*Prompt*: Nothing but an exact copy is wanted: the line with "7) Done: edits" and each line after it in the data below, last line included.

Stored data entries
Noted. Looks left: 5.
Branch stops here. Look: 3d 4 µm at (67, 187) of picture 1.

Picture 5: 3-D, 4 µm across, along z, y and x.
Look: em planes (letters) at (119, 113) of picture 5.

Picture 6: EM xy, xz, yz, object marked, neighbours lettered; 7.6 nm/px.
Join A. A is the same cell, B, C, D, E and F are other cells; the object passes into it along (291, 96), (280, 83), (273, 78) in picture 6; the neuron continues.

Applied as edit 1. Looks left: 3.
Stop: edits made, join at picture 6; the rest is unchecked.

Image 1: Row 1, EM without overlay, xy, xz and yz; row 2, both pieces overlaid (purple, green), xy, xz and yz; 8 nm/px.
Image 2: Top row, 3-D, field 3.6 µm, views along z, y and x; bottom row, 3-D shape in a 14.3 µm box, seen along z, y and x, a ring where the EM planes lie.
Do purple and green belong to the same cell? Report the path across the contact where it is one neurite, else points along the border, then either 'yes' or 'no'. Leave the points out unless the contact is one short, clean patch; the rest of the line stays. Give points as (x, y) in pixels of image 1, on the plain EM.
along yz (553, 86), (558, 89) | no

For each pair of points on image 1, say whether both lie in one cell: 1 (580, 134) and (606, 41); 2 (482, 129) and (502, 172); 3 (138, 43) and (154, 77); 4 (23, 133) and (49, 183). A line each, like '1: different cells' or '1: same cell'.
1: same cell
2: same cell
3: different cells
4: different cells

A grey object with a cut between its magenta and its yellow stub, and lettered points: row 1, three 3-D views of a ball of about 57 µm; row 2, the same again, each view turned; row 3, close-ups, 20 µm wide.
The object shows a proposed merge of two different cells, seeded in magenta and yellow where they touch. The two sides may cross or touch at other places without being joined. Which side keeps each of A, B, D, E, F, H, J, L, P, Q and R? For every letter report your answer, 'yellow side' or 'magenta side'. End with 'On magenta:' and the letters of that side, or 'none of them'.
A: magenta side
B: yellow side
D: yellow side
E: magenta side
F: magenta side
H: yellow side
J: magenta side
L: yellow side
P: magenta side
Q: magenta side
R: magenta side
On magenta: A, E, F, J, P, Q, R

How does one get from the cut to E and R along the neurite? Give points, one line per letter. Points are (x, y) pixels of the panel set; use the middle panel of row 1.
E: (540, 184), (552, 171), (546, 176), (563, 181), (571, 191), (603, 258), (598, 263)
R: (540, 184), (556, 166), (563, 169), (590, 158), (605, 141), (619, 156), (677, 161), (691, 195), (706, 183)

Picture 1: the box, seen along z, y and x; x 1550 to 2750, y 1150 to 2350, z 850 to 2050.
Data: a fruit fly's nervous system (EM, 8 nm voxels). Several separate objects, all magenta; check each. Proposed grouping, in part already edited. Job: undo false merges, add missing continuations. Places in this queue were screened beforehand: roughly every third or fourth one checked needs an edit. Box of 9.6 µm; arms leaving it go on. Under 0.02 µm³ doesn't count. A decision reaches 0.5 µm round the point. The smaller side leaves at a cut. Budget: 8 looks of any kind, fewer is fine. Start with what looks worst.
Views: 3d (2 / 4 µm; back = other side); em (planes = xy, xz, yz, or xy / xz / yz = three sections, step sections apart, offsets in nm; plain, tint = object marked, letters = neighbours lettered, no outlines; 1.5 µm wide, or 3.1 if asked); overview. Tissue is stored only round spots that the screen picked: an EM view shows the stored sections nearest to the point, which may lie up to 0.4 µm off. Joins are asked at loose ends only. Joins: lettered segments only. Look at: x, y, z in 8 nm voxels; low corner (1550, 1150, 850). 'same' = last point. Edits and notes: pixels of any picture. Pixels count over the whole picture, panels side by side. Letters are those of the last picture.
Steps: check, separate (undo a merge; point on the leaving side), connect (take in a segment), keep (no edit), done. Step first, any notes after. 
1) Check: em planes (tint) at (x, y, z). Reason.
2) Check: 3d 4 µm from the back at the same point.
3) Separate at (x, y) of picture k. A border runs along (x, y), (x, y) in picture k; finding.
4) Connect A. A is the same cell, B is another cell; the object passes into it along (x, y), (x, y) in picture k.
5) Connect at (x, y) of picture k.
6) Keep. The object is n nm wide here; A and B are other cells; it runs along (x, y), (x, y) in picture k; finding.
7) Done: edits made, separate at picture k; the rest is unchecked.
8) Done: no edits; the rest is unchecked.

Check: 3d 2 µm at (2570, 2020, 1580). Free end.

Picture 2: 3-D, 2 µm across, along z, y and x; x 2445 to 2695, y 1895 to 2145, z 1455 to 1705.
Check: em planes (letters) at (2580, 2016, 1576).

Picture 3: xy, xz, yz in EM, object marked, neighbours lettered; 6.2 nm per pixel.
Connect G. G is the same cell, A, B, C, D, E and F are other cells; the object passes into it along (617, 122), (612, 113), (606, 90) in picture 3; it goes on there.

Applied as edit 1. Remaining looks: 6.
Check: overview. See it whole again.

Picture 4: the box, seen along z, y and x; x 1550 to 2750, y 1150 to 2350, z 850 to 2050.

*Response area*:
7) Done: edits made, separate at picture k; the rest is unchecked.
8) Done: no edits; the rest is unchecked.

Check: 3d 2 µm at (2570, 2020, 1580). Free end.

Picture 2: 3-D, 2 µm across, along z, y and x; x 2445 to 2695, y 1895 to 2145, z 1455 to 1705.
Check: em planes (letters) at (2580, 2016, 1576).

Picture 3: xy, xz, yz in EM, object marked, neighbours lettered; 6.2 nm per pixel.
Connect G. G is the same cell, A, B, C, D, E and F are other cells; the object passes into it along (617, 122), (612, 113), (606, 90) in picture 3; it goes on there.

Applied as edit 1. Remaining looks: 6.
Check: overview. See it whole again.

Picture 4: the box, seen along z, y and x; x 1550 to 2750, y 1150 to 2350, z 850 to 2050.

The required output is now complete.